Angelina Emily Grimké
Angelina Emily Grimke.jpg
Born (1805-02-20)February 20, 1805
Charleston, South Carolina, USA
Died October 26, 1879(1879-10-26) (aged 74)
Hyde Park, Massachusetts, US
Occupation Politician, abolitionist, suffragist
Spouse(s) Theodore Dwight Weld

Angelina Emily Grimké Weld (February 20, 1805 – October 26, 1879) was an American political activist, women's rights advocate, supporter of the women's suffrage movement, and besides her sister, Sarah Moore Grimké, the only known white Southern woman to be a part of the abolition movement. While she was raised a Southerner, she spent her entire adult life living in the North. The time of her greatest fame was between 1836, when a letter she sent to William Lloyd Garrison was published in his anti-slavery newspaper, The Liberator, and May 1838, when she gave a courageous and brilliant speech to abolitionists gathered in Philadelphia, with a hostile crowd throwing stones and shouting outside the hall.
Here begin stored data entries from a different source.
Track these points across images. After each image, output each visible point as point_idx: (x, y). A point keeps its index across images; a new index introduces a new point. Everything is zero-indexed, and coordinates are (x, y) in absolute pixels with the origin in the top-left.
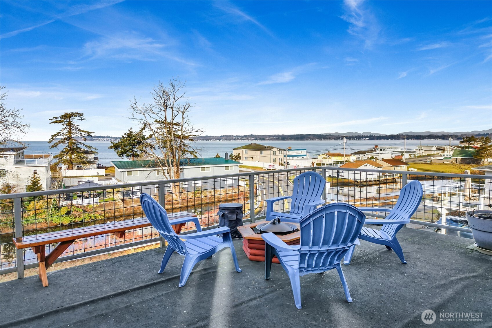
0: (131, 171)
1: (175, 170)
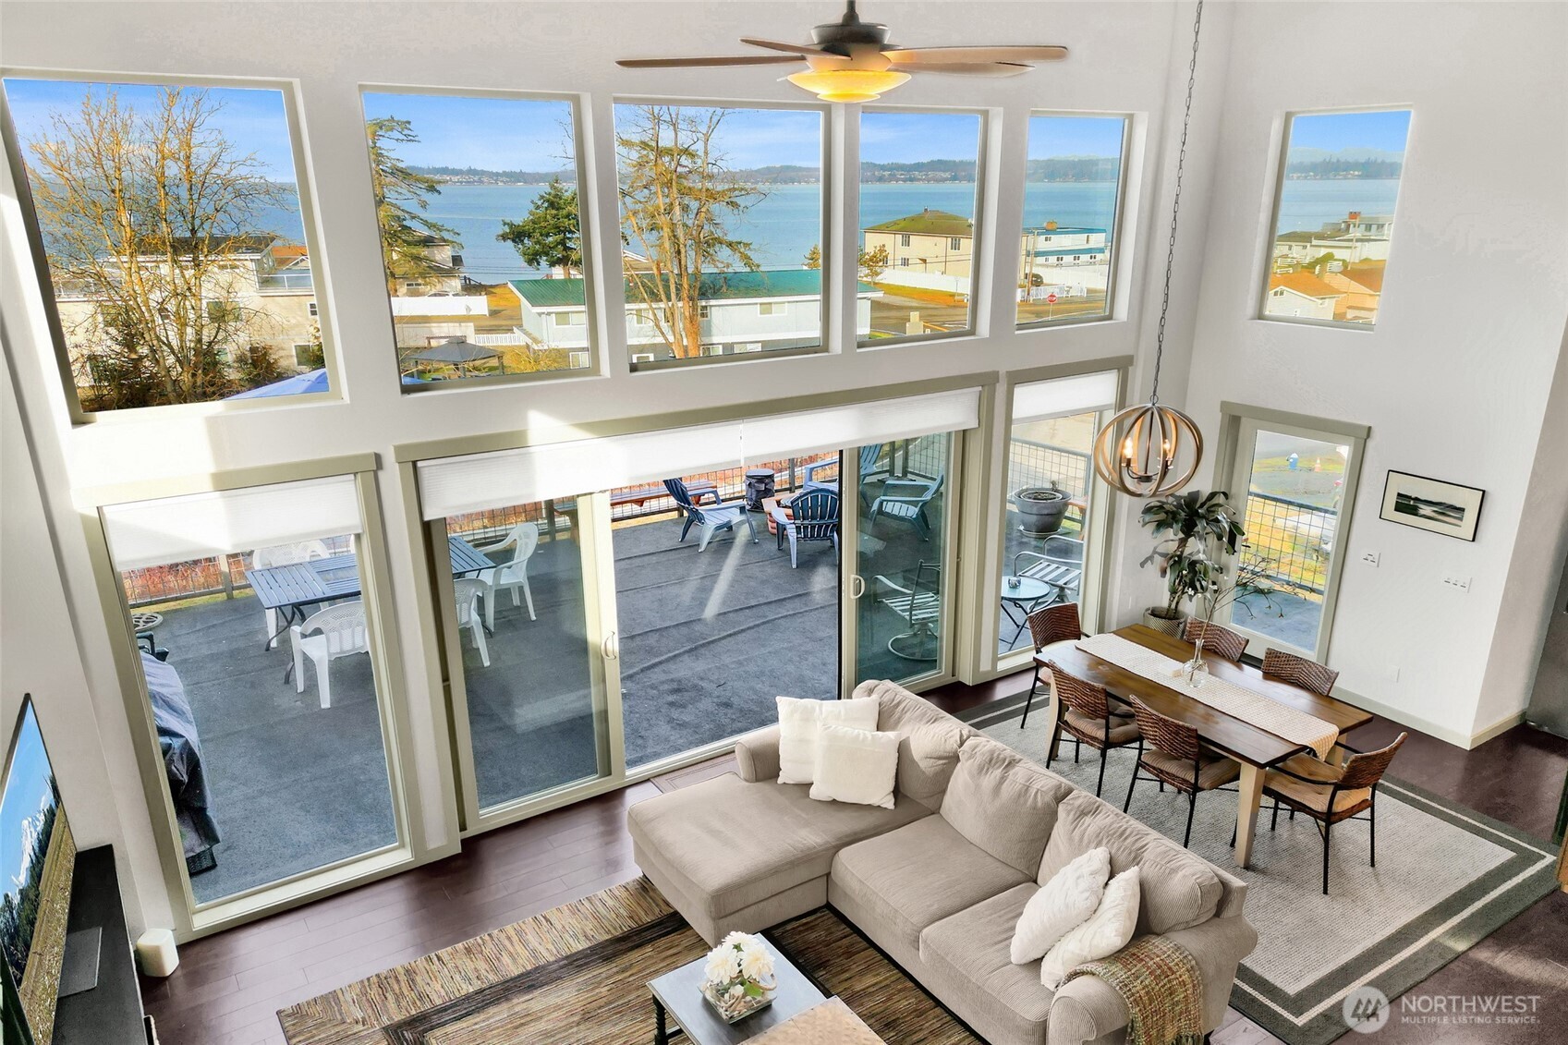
0: (568, 313)
1: (687, 314)
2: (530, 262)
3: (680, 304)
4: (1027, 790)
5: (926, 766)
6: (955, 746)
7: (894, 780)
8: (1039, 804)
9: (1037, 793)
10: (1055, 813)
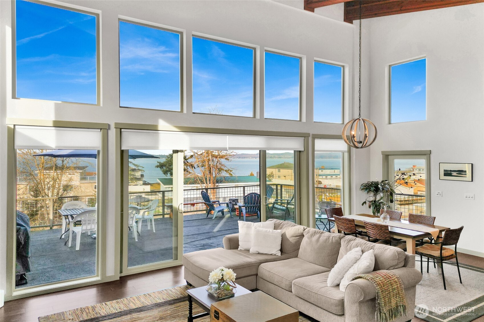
2: (164, 174)
3: (210, 185)
4: (329, 238)
5: (292, 240)
6: (302, 231)
7: (280, 246)
8: (334, 241)
9: (332, 238)
10: (340, 244)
The essays and speeches she produced in that two-year period were incisive arguments to end slavery and to advance women's rights.

Drawing her views from natural rights theory (as set forth in the Declaration of Independence), the Constitution, Christian beliefs in the Bible, and her own experience of slavery and racism in the South, Grimké argued for the injustice of denying freedom to any man or woman. She was particularly eloquent on the problem of racial prejudice. When challenged for speaking in public to mixed audiences of men and women in 1837, she and her sister Sarah Moore Grimké fiercely defended women's right to make speeches and participate in political action.

In May 1838, Grimké married Theodore Weld, a prominent abolitionist. They lived in New Jersey with her sister Sarah Moore Grimké, and raised three children. They earned a living by running two schools, the latter located in the Raritan Bay Union utopian community. After the Civil War ended, the Grimké–Weld household moved to Hyde Park, Massachusetts, where they spent their last years. Angelina and Sarah were active in the Massachusetts Woman Suffrage Association in the 1870s.